PAGE EXCERPT:
Content starts

Since the Flint, Michigan, water crisis, public attention to the health effects of lead (Pb) and copper (Cu) in drinking water has increased. Unlike large water systems, small and medium-sized water systems are not required to provide corrosion control treatment under the U.S. EPA's Lead and Copper Rule (LCR). About 93% of Iowa’s public water systems are either small or very small water systems. Corrosion control treatment is only required in these smaller systems if the action levels for Pb and Cu are exceeded. The lack of continuous corrosion control treatment endangers the public health of consumers in these communities. Several water quality parameters, such as high chloride levels, low pH levels, high nitrate in pipes, household piping materials, type of water source, and treatment methods, are suspected to contribute to elevated concentrations of Pb and Cu. To explore potential causes of elevated concentrations of Pb and Cu, we are analyzing available Pb and Cu data for small community water systems in Iowa. Our goal is to provide a publicly accessible database as well as evaluate potential causes of elevated concentrations of Pb and Cu in Iowa drinking water. We hope the analysis will help inform and educate communities on how to keep their drinking water safe.

The researchers are currenlty implementing the EPA method for measuring Pb/Cu and have collected public data available on Pb/Cu in Iowa drinking water systems. A database on Pb/Cu levels has been developed and can generate maps of Pb/Cu (and arsenic) exceedances in the state of Iowa. During fall 2018, the researchers will be sampling water systems in selected 20 communities.

Content ends

Collected data entries:
Content starts

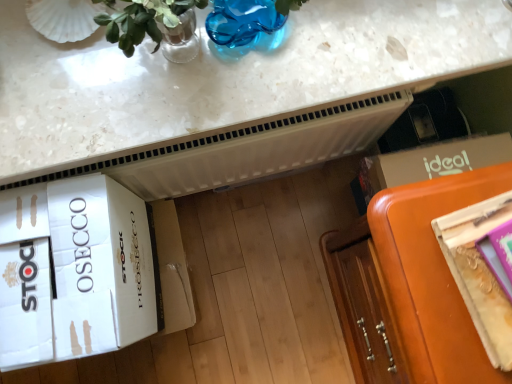
Question: Are white cardboard box at lower left and orange leather couch at lower right located far from each other?

Choices:
 (A) no
 (B) yes

Answer: (A)

Question: Is white cardboard box at lower left with orange leather couch at lower right?

Choices:
 (A) no
 (B) yes

Answer: (A)

Question: Does white cardboard box at lower left have a smaller size compared to orange leather couch at lower right?

Choices:
 (A) no
 (B) yes

Answer: (B)

Question: Is orange leather couch at lower right inside white cardboard box at lower left?

Choices:
 (A) yes
 (B) no

Answer: (B)

Question: From the image's perspective, is white cardboard box at lower left over orange leather couch at lower right?

Choices:
 (A) no
 (B) yes

Answer: (B)

Question: Considering the relative sizes of white cardboard box at lower left and orange leather couch at lower right in the image provided, is white cardboard box at lower left thinner than orange leather couch at lower right?

Choices:
 (A) no
 (B) yes

Answer: (B)

Question: Does metallic gold magazine at right turn towards white cardboard box at lower left?

Choices:
 (A) yes
 (B) no

Answer: (B)

Question: Is metallic gold magazine at right beside white cardboard box at lower left?

Choices:
 (A) no
 (B) yes

Answer: (A)

Question: Considering the relative sizes of metallic gold magazine at right and white cardboard box at lower left in the image provided, is metallic gold magazine at right shorter than white cardboard box at lower left?

Choices:
 (A) yes
 (B) no

Answer: (A)

Question: From a real-world perspective, is metallic gold magazine at right under white cardboard box at lower left?

Choices:
 (A) no
 (B) yes

Answer: (A)

Question: Is metallic gold magazine at right oriented away from white cardboard box at lower left?

Choices:
 (A) no
 (B) yes

Answer: (A)

Question: Is metallic gold magazine at right at the right side of white cardboard box at lower left?

Choices:
 (A) yes
 (B) no

Answer: (A)

Question: Is metallic gold magazine at right outside orange leather couch at lower right?

Choices:
 (A) yes
 (B) no

Answer: (B)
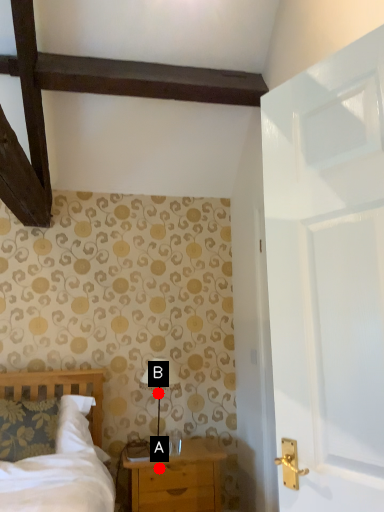
Question: Two points are circled on the image, labeled by A and B beside each circle. Which point is closer to the camera?

Choices:
 (A) A is closer
 (B) B is closer

Answer: (A)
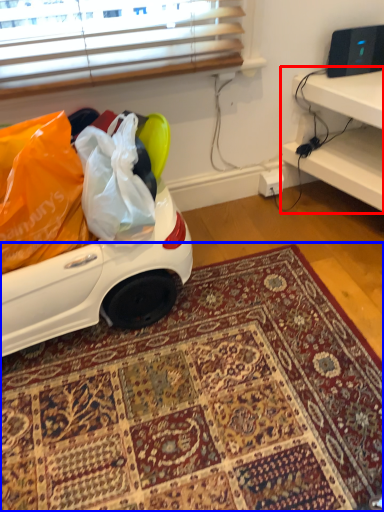
Question: Which of the following is the farthest to the observer, furniture (highlighted by a red box) or mat (highlighted by a blue box)?

Choices:
 (A) furniture
 (B) mat

Answer: (A)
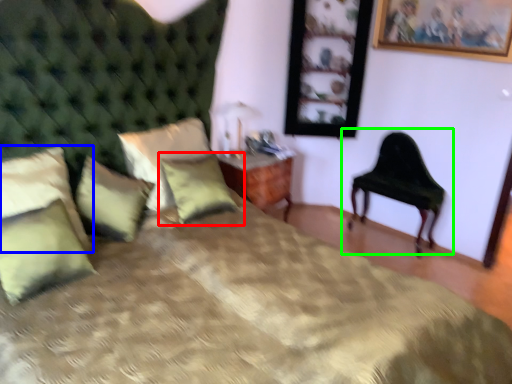
Question: Based on their relative distances, which object is nearer to pillow (highlighted by a red box)? Choose from pillow (highlighted by a blue box) and chair (highlighted by a green box).

Choices:
 (A) pillow
 (B) chair

Answer: (A)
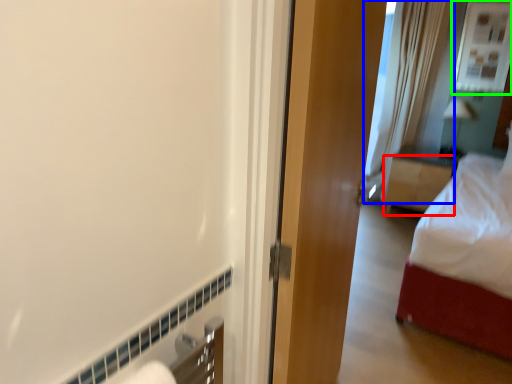
Question: Which object is the farthest from furniture (highlighted by a red box)? Choose among these: shower curtain (highlighted by a blue box) or window (highlighted by a green box).

Choices:
 (A) shower curtain
 (B) window

Answer: (B)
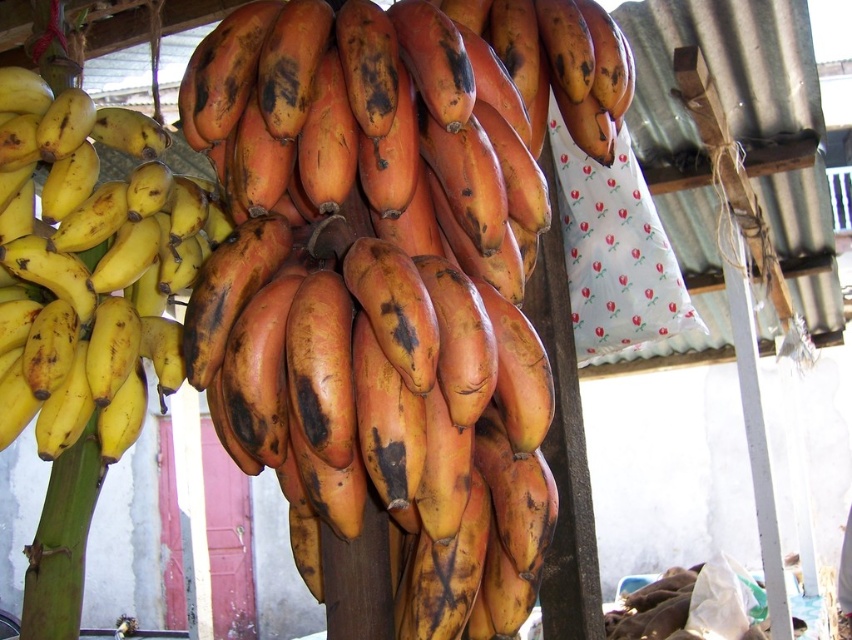
Can you confirm if ripe brown bananas at center is positioned below yellow matte bananas at left?

Indeed, ripe brown bananas at center is positioned under yellow matte bananas at left.

How far apart are ripe brown bananas at center and yellow matte bananas at left?

ripe brown bananas at center and yellow matte bananas at left are 12.65 inches apart from each other.

Does point (372, 376) lie behind point (9, 259)?

No, it is not.

Locate an element on the screen. ripe brown bananas at center is located at coordinates (367, 268).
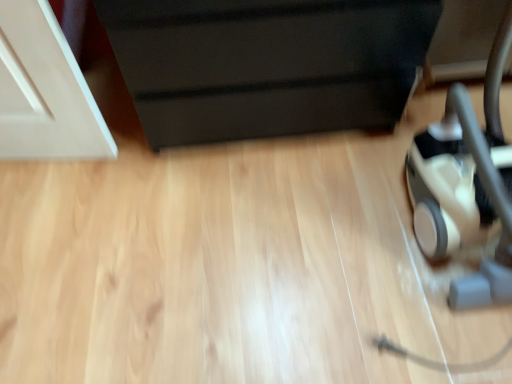
Locate an element on the screen. This screenshot has height=384, width=512. vacant area that lies in front of black matte drawer at upper center is located at coordinates (253, 242).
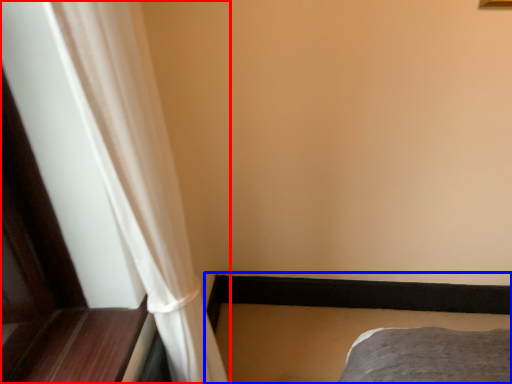
Question: Which point is further to the camera, curtain (highlighted by a red box) or bed frame (highlighted by a blue box)?

Choices:
 (A) curtain
 (B) bed frame

Answer: (B)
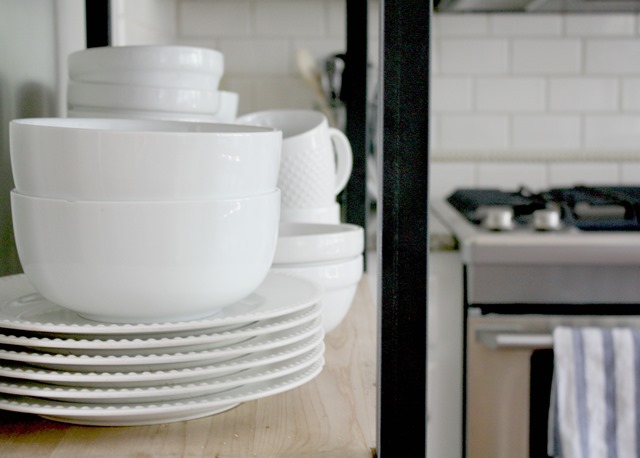
The height and width of the screenshot is (458, 640). I want to click on white plates, so click(262, 387), click(260, 371), click(262, 359), click(264, 339), click(268, 319).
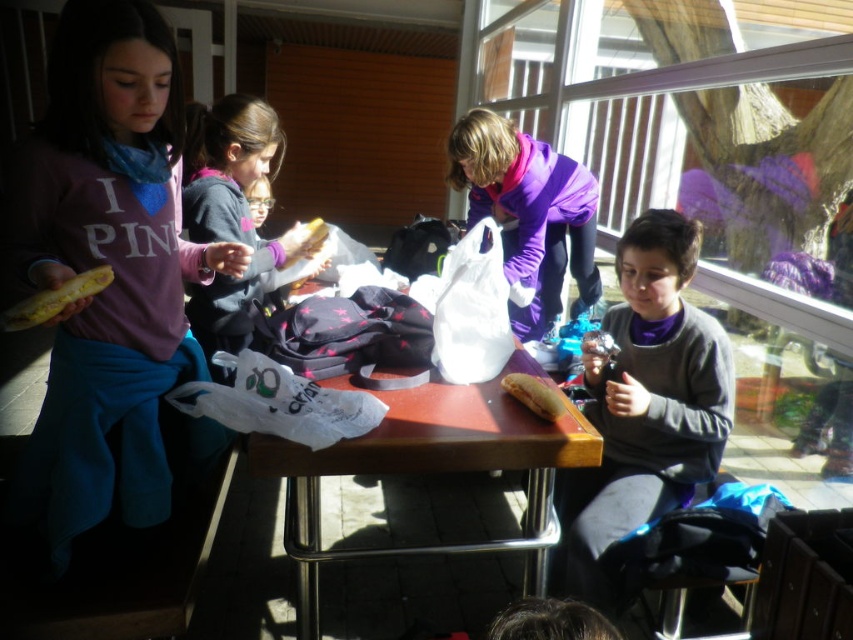
Can you confirm if gray matte sweater at center is taller than yellow matte sandwich at center?

Yes, gray matte sweater at center is taller than yellow matte sandwich at center.

Does point (689, 406) lie behind point (517, 396)?

Yes, it is.

Who is more forward, (685, 499) or (511, 381)?

Point (511, 381) is more forward.

This screenshot has width=853, height=640. Find the location of `gray matte sweater at center`. gray matte sweater at center is located at coordinates (645, 403).

Can you confirm if yellow matte sandwich at center is positioned to the left of yellow bread at center?

In fact, yellow matte sandwich at center is to the right of yellow bread at center.

Measure the distance from yellow matte sandwich at center to yellow bread at center.

The distance of yellow matte sandwich at center from yellow bread at center is 38.57 inches.

The height and width of the screenshot is (640, 853). What do you see at coordinates (532, 394) in the screenshot?
I see `yellow matte sandwich at center` at bounding box center [532, 394].

At what (x,y) coordinates should I click in order to perform the action: click on yellow matte sandwich at center. Please return your answer as a coordinate pair (x, y). Image resolution: width=853 pixels, height=640 pixels. Looking at the image, I should click on (532, 394).

Which is below, matte gray sweater at center or yellow bread at center?

Positioned lower is yellow bread at center.

Can you confirm if matte gray sweater at center is shorter than yellow bread at center?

Content ends

WORK TO COMPLETE:
1. In the Iowa drinking water text, what share of Iowa's public water systems are small or very small?
2. Please return the part of the Iowa drinking water text starting at "The researchers are" and ending at "selected 20 communities.".

ANSWERS PER TASK:
1. About 93%

2.
The researchers are currenlty implementing the EPA method for measuring Pb/Cu and have collected public data available on Pb/Cu in Iowa drinking water systems. A database on Pb/Cu levels has been developed and can generate maps of Pb/Cu (and arsenic) exceedances in the state of Iowa. During fall 2018, the researchers will be sampling water systems in selected 20 communities.